Notas de un diario. Algunas películas y algunos pensamientos

Marco Antonio Torres Mazón, opinión, cine, memoria, duelo, verano

Notas de un diario. Algunas películas y algunos pensamientos

 

Estoy aprovechando el verano para ver algunas películas que no había visto y para revisitar otras que hacía tiempo que no veía. Una de esas películas nuevas es la titulada Eephus, una sencilla y emotiva historia sobre el último partido de beisbol que se juega en un campo de una pequeña localidad norteamericana sobre el que se construirá un centro educativo.
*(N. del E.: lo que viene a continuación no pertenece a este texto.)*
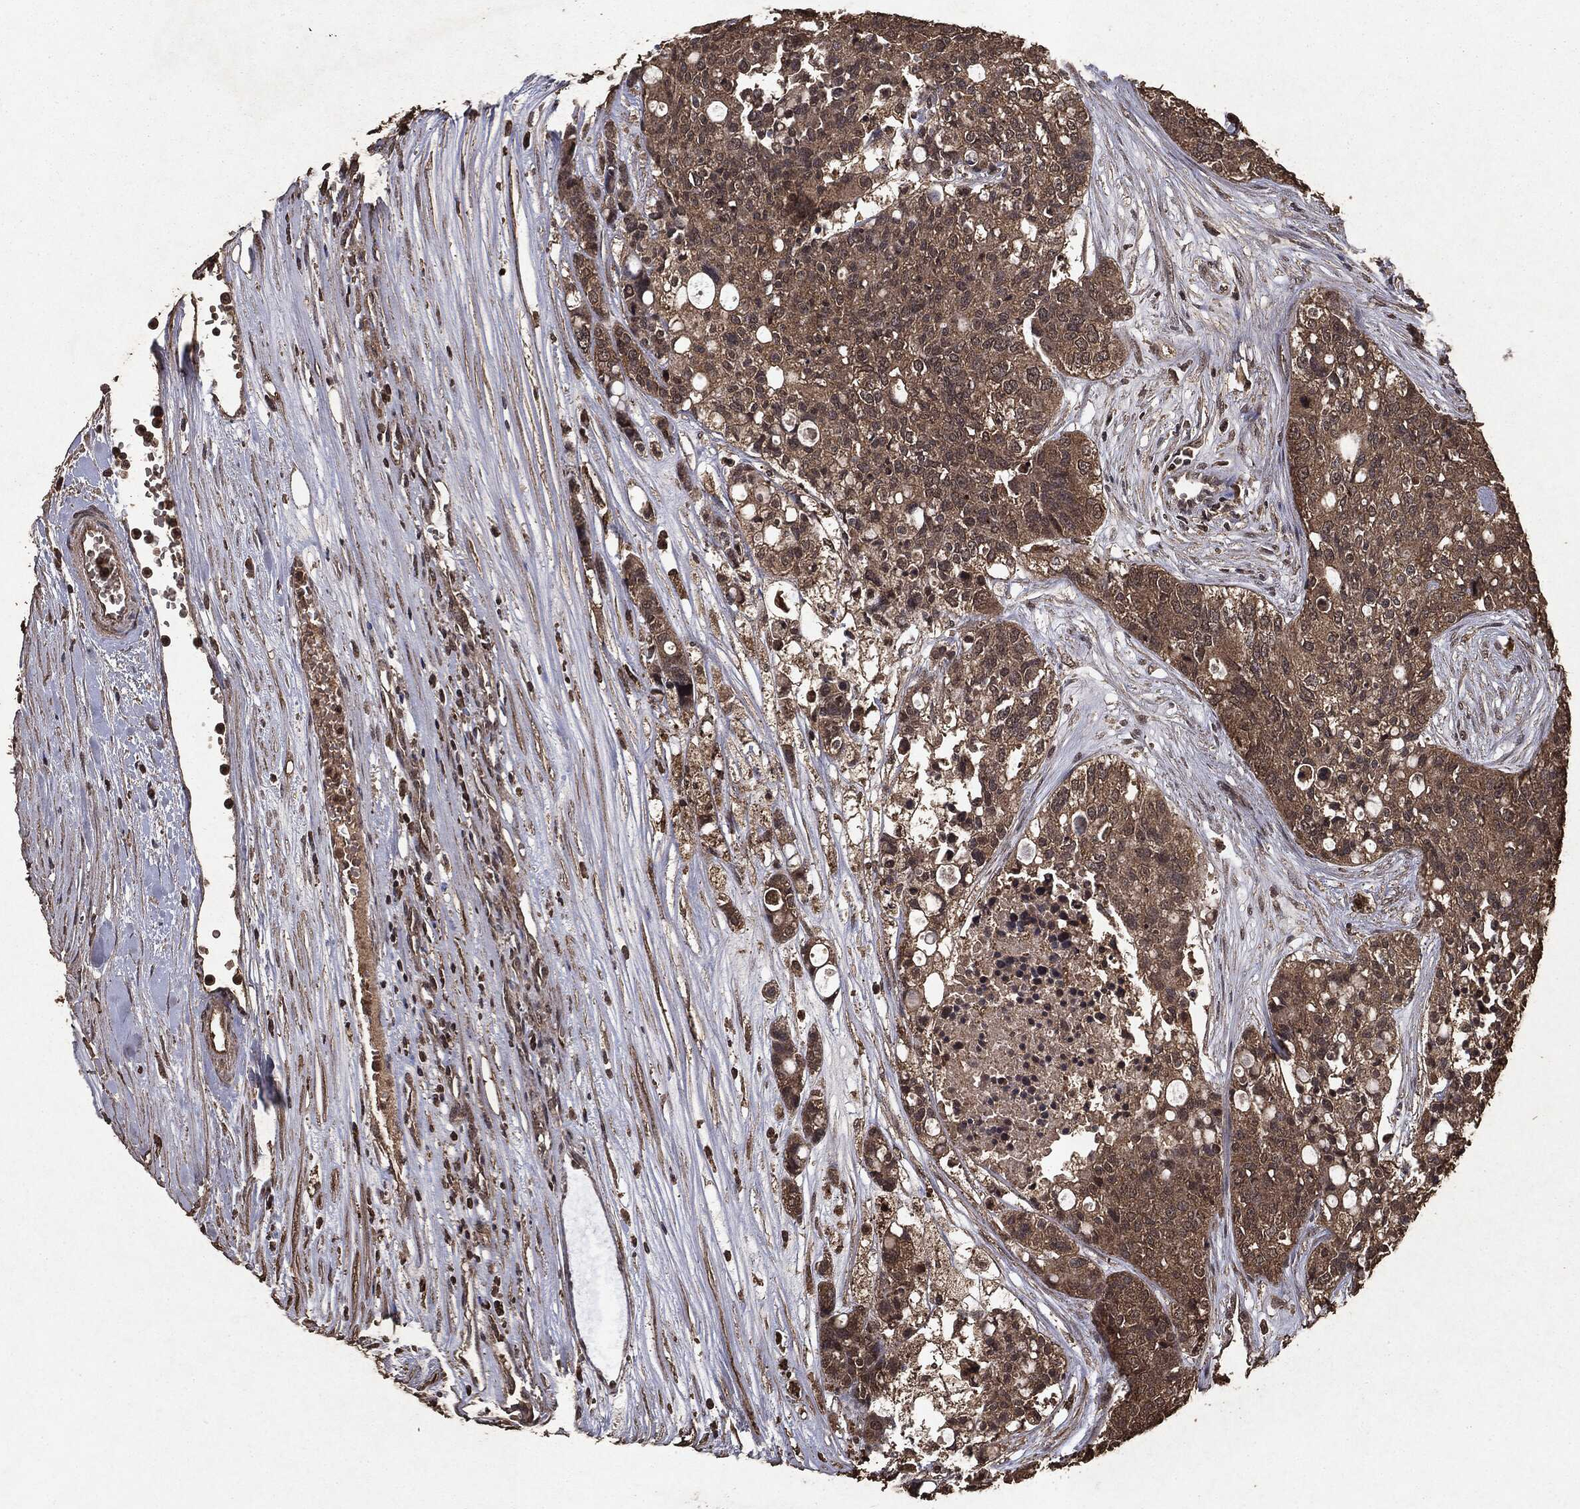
{"staining": {"intensity": "moderate", "quantity": ">75%", "location": "cytoplasmic/membranous"}, "tissue": "carcinoid", "cell_type": "Tumor cells", "image_type": "cancer", "snomed": [{"axis": "morphology", "description": "Carcinoid, malignant, NOS"}, {"axis": "topography", "description": "Colon"}], "caption": "A histopathology image of malignant carcinoid stained for a protein demonstrates moderate cytoplasmic/membranous brown staining in tumor cells. Nuclei are stained in blue.", "gene": "NME1", "patient": {"sex": "male", "age": 81}}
La cinta narra todo ese último encuentro de una manera crepuscular, con la luz del atardecer, otoñal y ocre, bañando toda la atmósfera. A pesar de ser una película sobre beisbol no es el beisbol su tema principal. Otra película, magnífica, es Cerrar los ojos, del maestro Víctor Erice. Canto de amor al cine (o a una manera de entender el cine) y también a la amistad. Cine de verdad, con un Manuel Solo (que nos dejó hace poco) enorme y un José Coronado en estado de gracia. 

Otra noche, para intentar sobrellevar el calor y la humedad de la mejor manera posible, decido volver a ver Rashomon, la obra maestra de Akira Kurosawa, en una edición limpia y remasterizada, con ese blanco y negro donde la lluvia y los árboles y los rostros adquieren una dimensión poética enorme. Cuando termino de verla, de volver a verla, mejor dicho, el calor sigue ahí, pero yo me encuentro distinto. Uno no sale indemne de ciertas obras de arte.

A medida que cumplimos años tenemos menos tiempo para vivir y más tiempo para recordar lo ya vivido.

Es muy probable que la frase o la expresión “superar el duelo” esté completamente equivocada en su propio planteamiento. No se puede superar el duelo. Se puede aprender a vivir con él de la misma manera que aprendemos a vivir con las cicatrices de nuestro cuerpo. ¿Pero cómo es eso de superar el duelo? Eso es tratar a la muerte con muy poco respeto y a la persona que ha muerto con absoluto desdén. ¿Tan poco queríamos a esa persona que ya la tratamos como un obstáculo que hay que superar y dejar atrás? No. Acumulamos duelos con los que aprendemos a vivir hasta el día en que nosotros mismos nos convertimos en el duelo de otros, en la memoria y en los recuerdos.

La noche ya va recuperando su terreno. Segundo a segundo; minuto a minuto adelanta su término, el ocaso anaranjado de su despedida. Agosto nos muestra una cosa: que el otoño está cada vez más cerca.

De los primeros años de nuestra vida no tenemos recuerdos directos; nuestra memoria no puede reproducir esa época. Dependemos por entero de lo que otros (nuestros mayores) recuerdan de nosotros. Vivimos esos años gracias a su narración.

Vivir durante una temporada con algún tipo de dolor o molestia, por leve que sea, hace que aprecies mucho más los momentos en los que ese dolor o molestia desaparece; esa normalidad a la que antes apenas dabas importancia. 

Esos primeros días en los que tienes que acostumbrarte al hecho deseado de que ya estás de vacaciones.